Çatışmış, yenilmiş, sel felaketlerine uğramış, hatta insanlar birbirini yemiştir. Zaten bunlar
çelişki ve çatışmalardır. Ama iktidar gibi sistemli, bilinçli, bazı üretim araçlarına dayalı
yapılmamıştır. Hiçbir zaman mesela sınıfsallaşmaya kadar iktidara dayalı doğa sömürüsü
yapılmamıştır. Bu aradaki insan ile doğanın bütün ilişkisi farkındalık ve bir aradalığa
58
dayanır. Bütün türlerde hemen-hemen yaşandığı gibi yani tür olarak ayrışıyor, hatta
yetenekleşiyor da. Ama bunu üstünlüğe dönüştürmüyor. Aynı doğa ile ilişki ve kopuş
biçimi toplumsallaşmasını geçecek.
Bunun daha iyi anlaşılması için burada kadın devreye giriyor. Doğal felsefe zaten kadınsız
anlatılamaz. Ana ve etrafındaki toplumsallaşma ilk kendinde farkındalık olmasına rağmen,
kendisini hiç doğadan ayırmıyor. Hatta onun bir uzantısı olduğunu bilir, bundan dolayı
üstünlük kurma yarışına girmiyor. Bu ilişki biçimi toplumsallaşmasına karakter verir. Yani
kadın baştan beri toplumsallaşmada şu ilkeyi oluşturur. Başka türlerden farklı olduğunu
anlar, fakat onlara karşı üstünlük ihtiyacı duymaz. Yeteneğinin farkına varma, bunu
eşitlikçi, adaletçi, özgürlükçü bir toplum sistemi olarak kurma hâkimdir. Yoksa iktidarcı
değildir. Özellikle geldiği kaynakları kurutma değildir. Mesela hiçbir zaman üstünlük
sağlamaz. Tesadüf değil, halen Amargi deniliyor. Anaya dönüş, özgürlüğe dönüş,
özgürlükle anaya dönüş birdir. Doğaya halen toprak ana denir. Hiç kimse toprak baba
demez. Bu tesadüf değildir. O dönemden kalma kavramsallaştırmalardır. Toplumsallaşma
da böyle gelişir. O nedenle kadında insanlara üstünlük kurayım düşüncesi yoktur. Herkesi
yaşama katma düşüncesi hâkimdir. Bunun organizasyonunu da yapalım demiştir. Buna
gönüllü otoriterlik diyorlar. Yani yönetim olgusu doğru ama iktidarcı olmayan bu gönüllü
otoriterliktir. Toplum organizasyonunu bununla sağlıyor, bu çok önemlidir. Ekolojik denge
kurulmuş, ekolojik ilke işlemiştir. Doğadan gelirken eşitlikçi özgürlükçü gelmiştir. Aynı
sistemi kendi içinde de kurmuştur. Bu sistem de dışarıya eşitlik ve özgürlük getirmiş. Zaten
ekolojik dengeyi bozduk, sonra sınıfsallaşmayı başlattık, daha sonra bu dışarıya da yansıdı.
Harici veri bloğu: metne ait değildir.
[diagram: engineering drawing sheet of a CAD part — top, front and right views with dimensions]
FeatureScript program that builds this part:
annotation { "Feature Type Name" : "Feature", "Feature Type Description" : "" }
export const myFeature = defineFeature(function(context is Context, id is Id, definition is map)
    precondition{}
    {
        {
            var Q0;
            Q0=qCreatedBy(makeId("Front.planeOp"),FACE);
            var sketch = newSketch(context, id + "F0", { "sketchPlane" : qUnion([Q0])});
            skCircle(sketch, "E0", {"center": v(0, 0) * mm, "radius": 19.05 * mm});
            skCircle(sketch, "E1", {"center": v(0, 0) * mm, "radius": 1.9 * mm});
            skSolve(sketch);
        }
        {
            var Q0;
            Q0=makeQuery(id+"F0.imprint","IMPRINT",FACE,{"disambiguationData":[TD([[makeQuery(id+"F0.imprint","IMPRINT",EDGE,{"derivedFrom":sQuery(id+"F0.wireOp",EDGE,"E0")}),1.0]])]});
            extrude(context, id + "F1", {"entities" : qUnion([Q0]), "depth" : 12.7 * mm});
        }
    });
Aynı ilişki biçiminin çok muazzam şekilde türler arasında da olduğu söyleniyor ve insanın
da türlerin evrim sürecinin son halkası olduğu söyleniyor. Bu anlamda üstün bir halka
değildir. Son bir halka, akıllı bir halka ve hatta insanın genel olarak türlerin evrim
sürecinde toplumsal bir ürün olduğu ve tüm türlere karşı sorumlu olduğu söylenir.
Özellikle akıllı olduğundan dolayı söyleniyor. Sömürge üstünlük denilmiyor.